* **THE INPUT**:
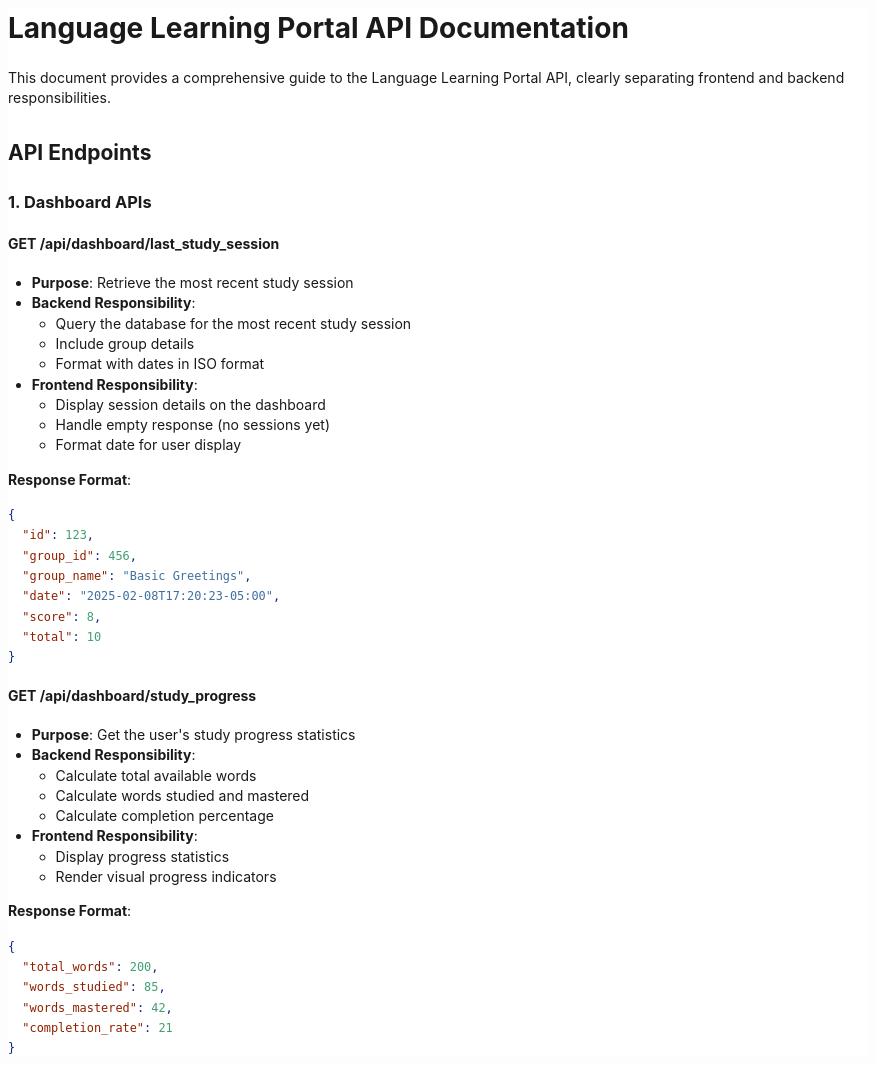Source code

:# Language Learning Portal API Documentation

This document provides a comprehensive guide to the Language Learning Portal API, clearly separating frontend and backend responsibilities.

## API Endpoints

### 1. Dashboard APIs

#### GET /api/dashboard/last_study_session
- **Purpose**: Retrieve the most recent study session
- **Backend Responsibility**: 
  - Query the database for the most recent study session
  - Include group details
  - Format with dates in ISO format
- **Frontend Responsibility**:
  - Display session details on the dashboard
  - Handle empty response (no sessions yet)
  - Format date for user display

**Response Format**:
```json
{
  "id": 123,
  "group_id": 456,
  "group_name": "Basic Greetings",
  "date": "2025-02-08T17:20:23-05:00",
  "score": 8,
  "total": 10
}
```

#### GET /api/dashboard/study_progress
- **Purpose**: Get the user's study progress statistics
- **Backend Responsibility**:
  - Calculate total available words
  - Calculate words studied and mastered
  - Calculate completion percentage
- **Frontend Responsibility**:
  - Display progress statistics
  - Render visual progress indicators

**Response Format**:
```json
{
  "total_words": 200,
  "words_studied": 85,
  "words_mastered": 42,
  "completion_rate": 21
}
```
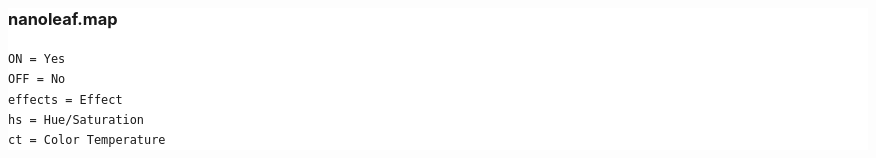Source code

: ### nanoleaf.map

```text
ON = Yes
OFF = No
effects = Effect
hs = Hue/Saturation
ct = Color Temperature
```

* **TASK INSTRUCTIONS**:
Copy nothing but the lines from the start of the entries through the line with "### 1. Dashboard APIs". Write them out exactly, without pictures.

* **SOLUTION TO THIS TASK**:
Source code

:# Language Learning Portal API Documentation

This document provides a comprehensive guide to the Language Learning Portal API, clearly separating frontend and backend responsibilities.

## API Endpoints

### 1. Dashboard APIs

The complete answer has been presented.